**Exercise instructions**
Could each entry below be written out exactly, with every picture dropped?

☆ ☆ ☆ ☆ ☆

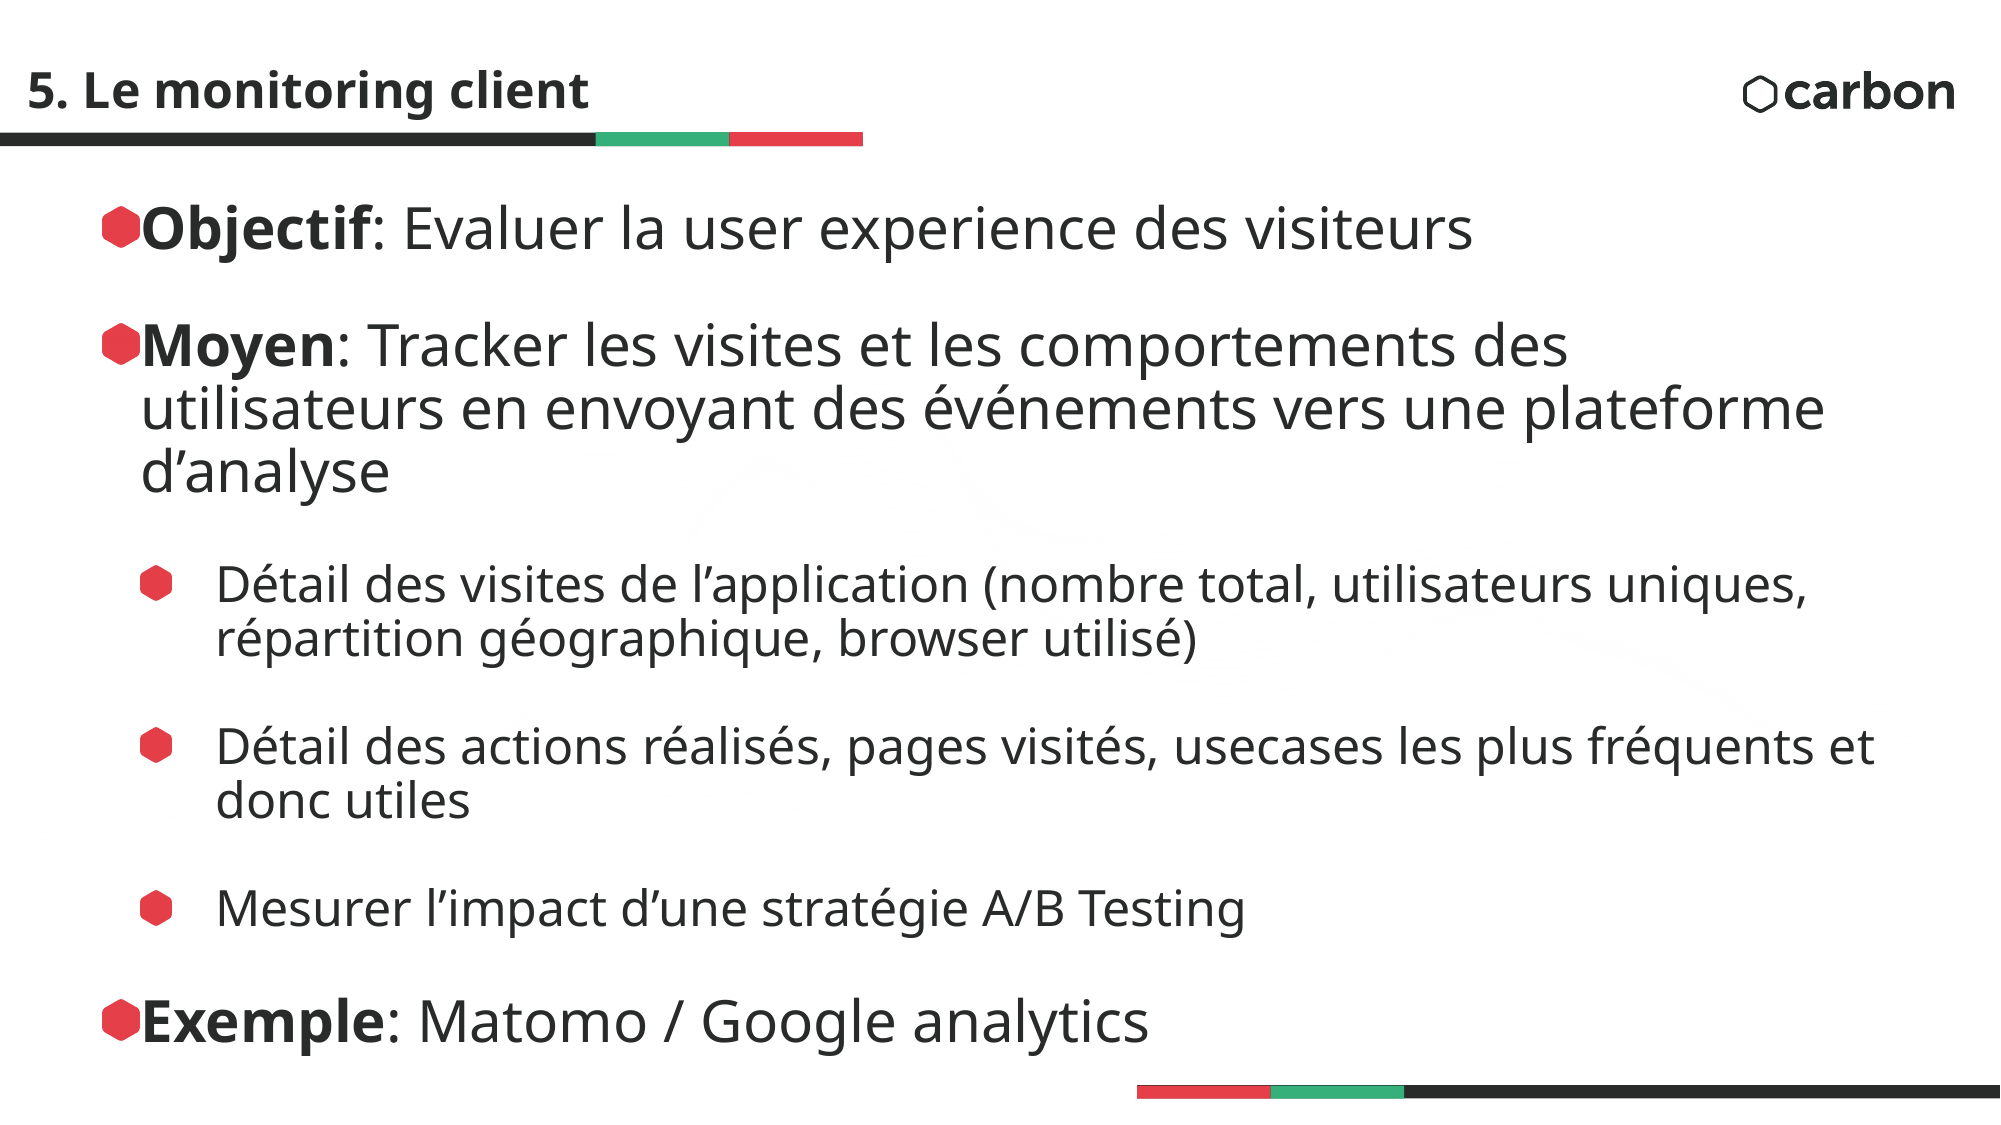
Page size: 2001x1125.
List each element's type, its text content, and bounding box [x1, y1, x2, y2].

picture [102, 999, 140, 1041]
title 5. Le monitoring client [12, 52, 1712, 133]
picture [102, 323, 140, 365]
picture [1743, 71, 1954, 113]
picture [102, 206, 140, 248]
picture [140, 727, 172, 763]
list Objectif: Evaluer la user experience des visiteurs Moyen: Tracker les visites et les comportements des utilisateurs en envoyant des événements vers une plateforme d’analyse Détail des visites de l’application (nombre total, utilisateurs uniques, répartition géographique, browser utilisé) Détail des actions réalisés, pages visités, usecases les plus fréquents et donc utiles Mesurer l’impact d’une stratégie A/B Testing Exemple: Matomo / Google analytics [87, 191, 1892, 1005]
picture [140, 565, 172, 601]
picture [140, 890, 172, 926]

☆ ☆ ☆ ☆ ☆

**The answer**
Page size: 2001x1125.
List each element's type, its text content, and bounding box [x1, y1, x2, y2].

picture [102, 999, 140, 1041]
title 5. Le monitoring client [12, 52, 1712, 133]
picture [102, 323, 140, 365]
picture [1743, 71, 1954, 113]
picture [102, 206, 140, 248]
picture [140, 727, 172, 763]
list Objectif: Evaluer la user experience des visiteurs Moyen: Tracker les visites et les comportements des utilisateurs en envoyant des événements vers une plateforme d’analyse Détail des visites de l’application (nombre total, utilisateurs uniques, répartition géographique, browser utilisé) Détail des actions réalisés, pages visités, usecases les plus fréquents et donc utiles Mesurer l’impact d’une stratégie A/B Testing Exemple: Matomo / Google analytics [87, 191, 1892, 1005]
picture [140, 565, 172, 601]
picture [140, 890, 172, 926]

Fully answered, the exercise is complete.